Now follows my own vision how to get fine-gained supervising.

Thus, there is no direct actor shutdown observation; only indirect (i.e. via cooperation death notification). If there is need to observe individual actor shutdown, it should be the only actor on a cooperation, and the cooperation should be monitored; in the case of actor crash, it the new cooperation should be spawned, and the new actor should be spawned on it, and the monitoring subscription routine above should be repeated.

This can be visualized as the following:

sobjectizer.png

However, this looks a little bit overcomplicated. Indeed, sobjectizer way of supervising is coarse-grained supervising: not individual actors should be supervised, but group of related actors (cooperation).

sobjectizer-coarse.png

For more details, please refer sobjectizer-underhood.

Supervising in Rotor

In rotor we'd like to achieve fine-gained Erlang-like supervising:

rotor.png

Please note the absence of dotted lines, as they coincide with the solid lines, because the ownership of an actor is the same of supervising it. An supervisor in rotor is also an actor. The supervising hierarchy is naturally formed (unlike in caf), and still there are no doubling of the hierarchy as in sobjectizer, where framework supplied managing units (cooperations) are intermixed with user supplied actors.

However, parent-child relation between supervisors upto v0.02 version was available only for boost-asio based supervisors... because each supervisor incorporated own strand, which was generated by root io_context. That way it was a mixture of execution controller and supervising; so the real picture was like:

rotor-v0.02.png

Nonetheless, it imposed the sequential execution context (strand) for every supervisor, while it not necessary was needed. Also, the supervising hierarchy was not available for other event-loops, because strand seems the boost-asio unique feature.

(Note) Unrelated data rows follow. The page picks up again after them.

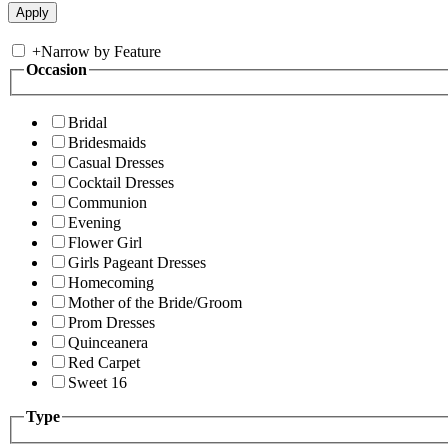
+
Narrow by Feature
Occasion
Bridal
Bridesmaids
Casual Dresses
Cocktail Dresses
Communion
Evening
Flower Girl
Girls Pageant Dresses
Homecoming
Mother of the Bride/Groom
Prom Dresses
Quinceanera
Red Carpet
Sweet 16
Type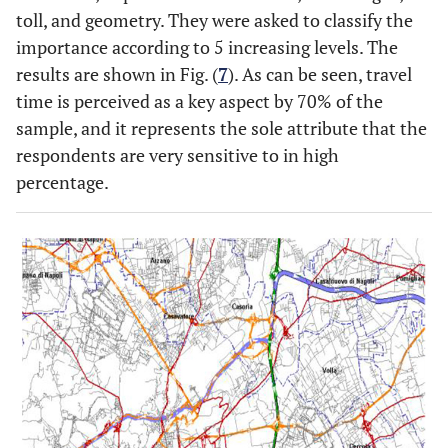
toll, and geometry. They were asked to classify the
importance according to 5 increasing levels. The
results are shown in Fig. (
7
). As can be seen, travel
time is perceived as a key aspect by 70% of the
sample, and it represents the sole attribute that the
respondents are very sensitive to in high
percentage.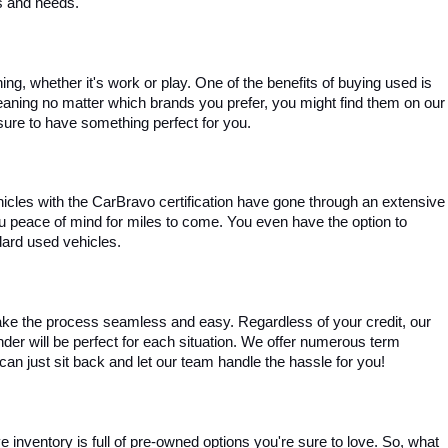
es and needs.
, whether it's work or play. One of the benefits of buying used is 
aning no matter which brands you prefer, you might find them on our 
e sure to have something perfect for you.
ehicles with the CarBravo certification have gone through an extensive 
you peace of mind for miles to come. You even have the option to 
dard used vehicles.
ke the process seamless and easy. Regardless of your credit, our 
ender will be perfect for each situation. We offer numerous term 
can just sit back and let our team handle the hassle for you!
inventory is full of pre-owned options you're sure to love. So, what 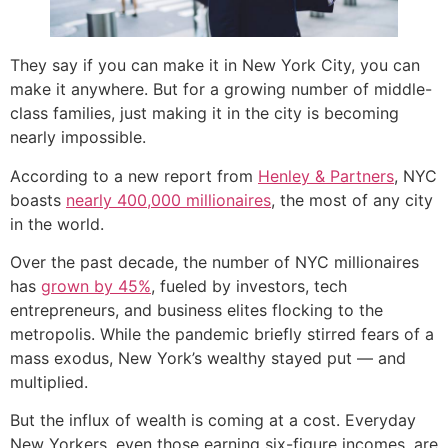
They say if you can make it in New York City, you can
make it anywhere. But for a growing number of middle-
class families, just making it in the city is becoming
nearly impossible.
According to a new report from
Henley & Partners
, NYC
boasts
nearly 400,000 millionaires
, the most of any city
in the world.
Over the past decade, the number of NYC millionaires
has
grown by 45%
, fueled by investors, tech
entrepreneurs, and business elites flocking to the
metropolis. While the pandemic briefly stirred fears of a
mass exodus, New York’s wealthy stayed put — and
multiplied.
But the influx of wealth is coming at a cost. Everyday
New Yorkers, even those earning six-figure incomes, are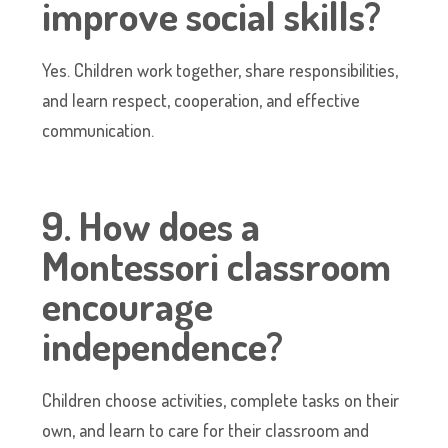
improve social skills?
Yes. Children work together, share responsibilities,
and learn respect, cooperation, and effective
communication.
9. How does a
Montessori classroom
encourage
independence?
Children choose activities, complete tasks on their
own, and learn to care for their classroom and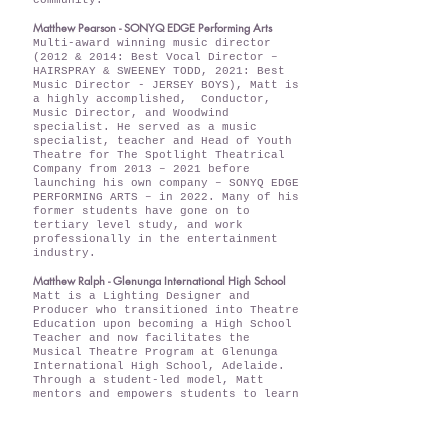
community.
Matthew Pearson - SONYQ EDGE Performing Arts
Multi-award winning music director
(2012 & 2014: Best Vocal Director –
HAIRSPRAY & SWEENEY TODD, 2021: Best
Music Director - JERSEY BOYS), Matt is
a highly accomplished, Conductor,
Music Director, and Woodwind
specialist. He served as a music
specialist, teacher and Head of Youth
Theatre for The Spotlight Theatrical
Company from 2013 – 2021 before
launching his own company – SONYQ EDGE
PERFORMING ARTS – in 2022. Many of his
former students have gone on to
tertiary level study, and work
professionally in the entertainment
industry.
Matthew Ralph - Glenunga International High School
Matt is a Lighting Designer and
Producer who transitioned into Theatre
Education upon becoming a High School
Teacher and now facilitates the
Musical Theatre Program at Glenunga
International High School, Adelaide.
Through a student-led model, Matt
mentors and empowers students to learn
the craft of staging a production,
fostering creativity and leadership
skills, preparing them as the next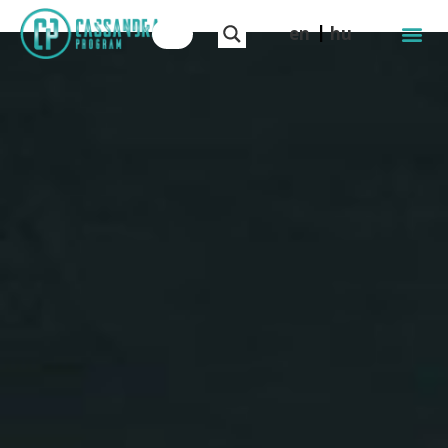
en
hu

To solve the situation, the locality notion was introduced. Under the hood, it is plain const void* marker. By default, locality just a pointer to root supervisor, if two supervisors has the same locality, they are executed in the same (thread-safe) context. This makes it possible to have supervising trees in all supported event loops in rotor.

How about boost-asio? locality here become a pointer to strand, making it possible to introduce executing context (implies supervising) on demand, i.e. something like this:

rotor-v0.03.png

Here supervisor_root, supervisor_1, supervisor_2 are executed on the context on one strand, while supervisor_2 has it's own strand.

This is available in rotor v0.03. (This led to API breaking changes, as now boost::asio supervisor takes strand shared pointer in config).

Rotor v0.03 messaging internals

Messaging in rotor done without private actor's message boxes unlike sobjectizer and caf. Every address (message delivery endpoint) is generated by a supervisor a reference to the supervisor is embedded into the address. So, during messages processing phase by each supervisor, it compared the reference in message destination address with the self (this), and if the match occurs the message was routed locally; otherwise the message was delivered for other supervisor for further (local) routing.

Since rotor v0.03 address object also embeds locality (const void*). If it matches to the locality of the supervisor, then the destination supervisor is taken from the address and the message is immediately locally routed in the context of the destination supervisor.

To make it possible, all supervisors with the same locality have to share the same queue of messages. The obvious way to achieve that is that child-supervisors with the same locality use root supervisor's messages queue.

In other words, a message is sent to locality, where all it's supervisors are peers entry points.